== Entries provided ==
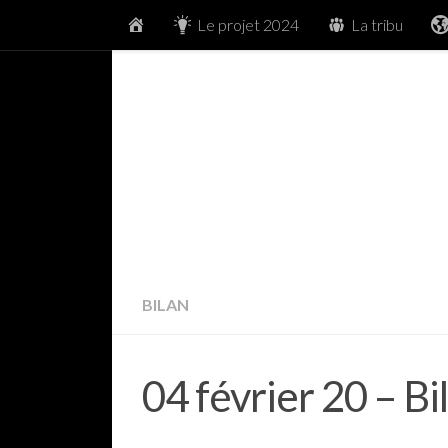
Accueil
Le projet 2024
La tribu
Skip to content
BILAN
04 février 20 – B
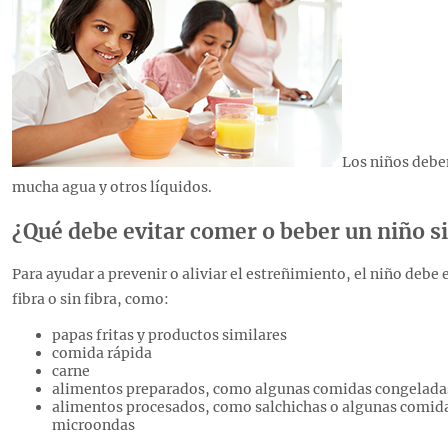
Los niños deben
mucha agua y otros líquidos.
¿Qué debe evitar comer o beber un niño si
Para ayudar a prevenir o aliviar el estreñimiento, el niño debe 
fibra o sin fibra, como:
papas fritas y productos similares
comida rápida
carne
alimentos preparados, como algunas comidas congeladas
alimentos procesados, como salchichas o algunas comida
microondas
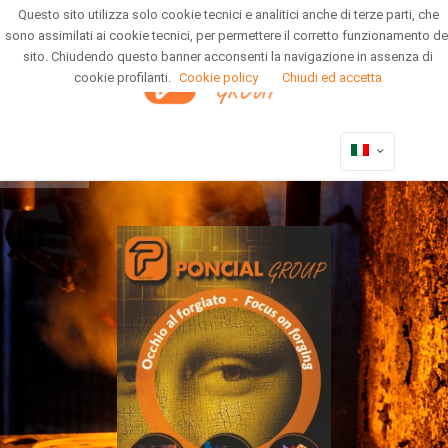
Questo sito utilizza solo cookie tecnici e analitici anche di terze parti, che
Area riservata
Newsletter
sono assimilati ai cookie tecnici, per permettere il corretto funzionamento de
sito. Chiudendo questo banner acconsenti la navigazione in assenza di
cookie profilanti.
Cookie policy
Chiudi ed accetta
===
* Exercise: Because only the text is wanted, repeat all the entries exactly and leave out the pictures.

* Exercise response:
Accueil
Le projet 2024
La tribu
Skip to content
BILAN
04 février 20 – B
Los niños deben
mucha agua y otros líquidos.
¿Qué debe evitar comer o beber un niño si
Para ayudar a prevenir o aliviar el estreñimiento, el niño debe 
fibra o sin fibra, como:
papas fritas y productos similares
comida rápida
carne
alimentos preparados, como algunas comidas congeladas
alimentos procesados, como salchichas o algunas comida
microondas
Questo sito utilizza solo cookie tecnici e analitici anche di terze parti, che
Area riservata
Newsletter
sono assimilati ai cookie tecnici, per permettere il corretto funzionamento de
sito. Chiudendo questo banner acconsenti la navigazione in assenza di
cookie profilanti.
Cookie policy
Chiudi ed accetta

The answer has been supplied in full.